- [Data listing]
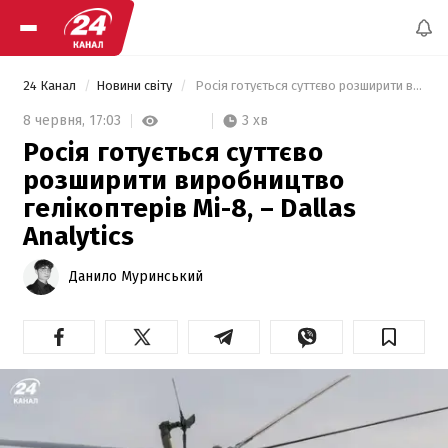
24 Канал
Новини світу
 Росія готується суттєво розширити виробництво гелікоптерів Мі-8, – Dallas Analytics 
3 хв
8 червня,
17:03
Росія готується суттєво
розширити виробництво
гелікоптерів Мі-8, – Dallas
Analytics
Данило Муринський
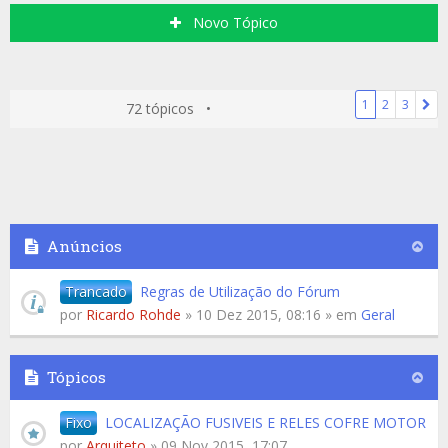
Novo Tópico
1
2
3
72 tópicos •
Anúncios
Trancado
Regras de Utilização do Fórum
por
Ricardo Rohde
» 10 Dez 2015, 08:16 » em
Geral
Tópicos
Fixo
LOCALIZAÇÃO FUSIVEIS E RELES COFRE MOTOR
por
Arquiteto
» 09 Nov 2015, 17:07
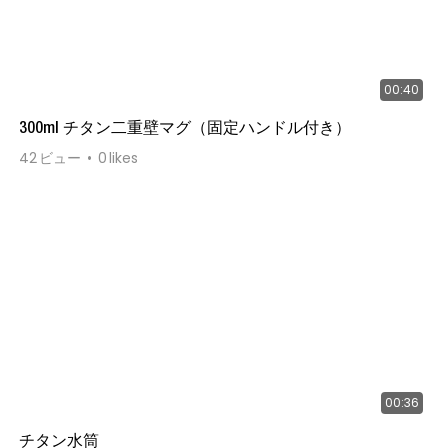
00:40
300ml チタン二重壁マグ（固定ハンドル付き）
42
ビュー
0
likes
00:36
チタン水筒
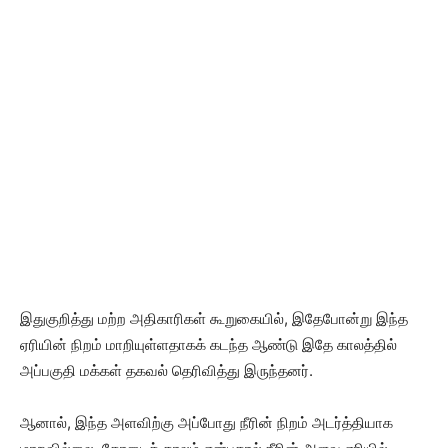
இதுகுறித்து மற்ற அதிகாரிகள் கூறுகையில், இதேபோன்று இந்த
ஏரியின் நிறம் மாறியுள்ளதாகக் கடந்த ஆண்டு இதே காலத்தில்
அப்பகுதி மக்கள் தகவல் தெரிவித்து இருந்தனர்.
ஆனால், இந்த அளவிற்கு அப்போது நீரின் நிறம் அடர்த்தியாக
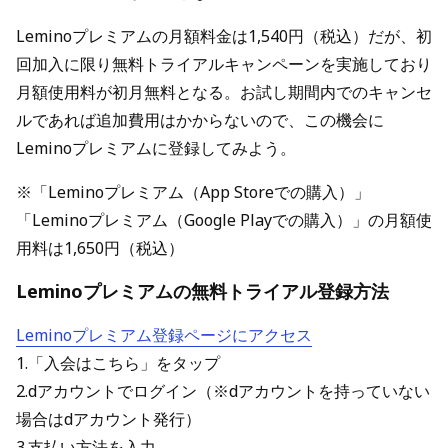
Leminoプレミアムの月額料金は1,540円（税込）だが、初
回加入に限り無料トライアルキャンペーンを実施しており
月額使用料が初月無料となる。お試し期間内でのキャンセ
ルであれば追加費用はかからないので、この機会に
Leminoプレミアムに登録してみよう。
※「Leminoプレミアム（App Storeでの購入）」
「Leminoプレミアム（Google Playでの購入）」の月額使
用料は1,650円（税込）
Leminoプレミアムの無料トライアル登録方法
Leminoプレミアム登録ページにアクセス
1.「入会はこちら」をタップ
2.dアカウントでログイン（※dアカウントを持っていない
場合はdアカウント発行）
3.支払い方法を入力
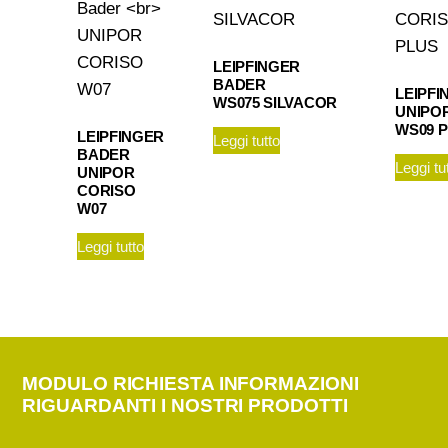
LEIPFINGER
BADER
LEIPF
WS075 SILVACOR
UNIPO
WS09 
LEIPFINGER
Leggi tutto
BADER
Leggi tu
UNIPOR
CORISO
W07
Leggi tutto
MODULO RICHIESTA INFORMAZIONI
RIGUARDANTI I NOSTRI PRODOTTI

- [Exercise details]
Full transcription without images: please go through the records and repeat them exactly.

- [Completed task]
24 Канал
Новини світу
 Росія готується суттєво розширити виробництво гелікоптерів Мі-8, – Dallas Analytics 
3 хв
8 червня,
17:03
Росія готується суттєво
розширити виробництво
гелікоптерів Мі-8, – Dallas
Analytics
Данило Муринський
Novo Tópico
1
2
3
72 tópicos •
Anúncios
Trancado
Regras de Utilização do Fórum
por
Ricardo Rohde
» 10 Dez 2015, 08:16 » em
Geral
Tópicos
Fixo
LOCALIZAÇÃO FUSIVEIS E RELES COFRE MOTOR
por
Arquiteto
» 09 Nov 2015, 17:07
00:40
300ml チタン二重壁マグ（固定ハンドル付き）
42
ビュー
0
likes
00:36
チタン水筒
இதுகுறித்து மற்ற அதிகாரிகள் கூறுகையில், இதேபோன்று இந்த
ஏரியின் நிறம் மாறியுள்ளதாகக் கடந்த ஆண்டு இதே காலத்தில்
அப்பகுதி மக்கள் தகவல் தெரிவித்து இருந்தனர்.
ஆனால், இந்த அளவிற்கு அப்போது நீரின் நிறம் அடர்த்தியாக
Leminoプレミアムの月額料金は1,540円（税込）だが、初
回加入に限り無料トライアルキャンペーンを実施しており
月額使用料が初月無料となる。お試し期間内でのキャンセ
ルであれば追加費用はかからないので、この機会に
Leminoプレミアムに登録してみよう。
※「Leminoプレミアム（App Storeでの購入）」
「Leminoプレミアム（Google Playでの購入）」の月額使
用料は1,650円（税込）
Leminoプレミアムの無料トライアル登録方法
Leminoプレミアム登録ページにアクセス
1.「入会はこちら」をタップ
2.dアカウントでログイン（※dアカウントを持っていない
場合はdアカウント発行）
3.支払い方法を入力
LEIPFINGER
BADER
LEIPF
WS075 SILVACOR
UNIPO
WS09 
LEIPFINGER
Leggi tutto
BADER
Leggi tu
UNIPOR
CORISO
W07
Leggi tutto
MODULO RICHIESTA INFORMAZIONI
RIGUARDANTI I NOSTRI PRODOTTI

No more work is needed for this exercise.